To be done: Please reproduce every line of the entries below word for word.

....

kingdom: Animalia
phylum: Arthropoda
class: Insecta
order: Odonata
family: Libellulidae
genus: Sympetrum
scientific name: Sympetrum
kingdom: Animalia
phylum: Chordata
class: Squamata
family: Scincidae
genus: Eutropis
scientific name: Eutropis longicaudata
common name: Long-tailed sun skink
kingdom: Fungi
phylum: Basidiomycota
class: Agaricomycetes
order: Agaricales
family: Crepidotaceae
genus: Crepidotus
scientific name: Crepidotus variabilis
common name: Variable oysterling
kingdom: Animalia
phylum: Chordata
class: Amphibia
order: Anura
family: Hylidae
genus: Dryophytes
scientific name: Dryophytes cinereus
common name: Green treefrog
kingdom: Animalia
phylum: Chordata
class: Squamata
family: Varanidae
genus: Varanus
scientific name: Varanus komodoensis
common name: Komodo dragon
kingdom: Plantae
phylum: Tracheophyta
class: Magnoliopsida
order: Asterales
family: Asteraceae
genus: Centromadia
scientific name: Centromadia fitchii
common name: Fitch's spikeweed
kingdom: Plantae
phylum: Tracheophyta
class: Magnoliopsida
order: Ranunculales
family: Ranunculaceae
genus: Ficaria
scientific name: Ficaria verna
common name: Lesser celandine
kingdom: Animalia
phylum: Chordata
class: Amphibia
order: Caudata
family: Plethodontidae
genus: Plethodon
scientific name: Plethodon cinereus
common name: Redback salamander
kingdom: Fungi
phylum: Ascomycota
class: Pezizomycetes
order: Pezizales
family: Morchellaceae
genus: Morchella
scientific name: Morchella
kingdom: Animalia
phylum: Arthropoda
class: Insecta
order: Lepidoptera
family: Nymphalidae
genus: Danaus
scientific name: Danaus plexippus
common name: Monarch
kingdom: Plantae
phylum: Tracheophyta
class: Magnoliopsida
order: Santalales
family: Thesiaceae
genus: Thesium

....

Task response:
kingdom: Animalia
phylum: Arthropoda
class: Insecta
order: Odonata
family: Libellulidae
genus: Sympetrum
scientific name: Sympetrum
kingdom: Animalia
phylum: Chordata
class: Squamata
family: Scincidae
genus: Eutropis
scientific name: Eutropis longicaudata
common name: Long-tailed sun skink
kingdom: Fungi
phylum: Basidiomycota
class: Agaricomycetes
order: Agaricales
family: Crepidotaceae
genus: Crepidotus
scientific name: Crepidotus variabilis
common name: Variable oysterling
kingdom: Animalia
phylum: Chordata
class: Amphibia
order: Anura
family: Hylidae
genus: Dryophytes
scientific name: Dryophytes cinereus
common name: Green treefrog
kingdom: Animalia
phylum: Chordata
class: Squamata
family: Varanidae
genus: Varanus
scientific name: Varanus komodoensis
common name: Komodo dragon
kingdom: Plantae
phylum: Tracheophyta
class: Magnoliopsida
order: Asterales
family: Asteraceae
genus: Centromadia
scientific name: Centromadia fitchii
common name: Fitch's spikeweed
kingdom: Plantae
phylum: Tracheophyta
class: Magnoliopsida
order: Ranunculales
family: Ranunculaceae
genus: Ficaria
scientific name: Ficaria verna
common name: Lesser celandine
kingdom: Animalia
phylum: Chordata
class: Amphibia
order: Caudata
family: Plethodontidae
genus: Plethodon
scientific name: Plethodon cinereus
common name: Redback salamander
kingdom: Fungi
phylum: Ascomycota
class: Pezizomycetes
order: Pezizales
family: Morchellaceae
genus: Morchella
scientific name: Morchella
kingdom: Animalia
phylum: Arthropoda
class: Insecta
order: Lepidoptera
family: Nymphalidae
genus: Danaus
scientific name: Danaus plexippus
common name: Monarch
kingdom: Plantae
phylum: Tracheophyta
class: Magnoliopsida
order: Santalales
family: Thesiaceae
genus: Thesium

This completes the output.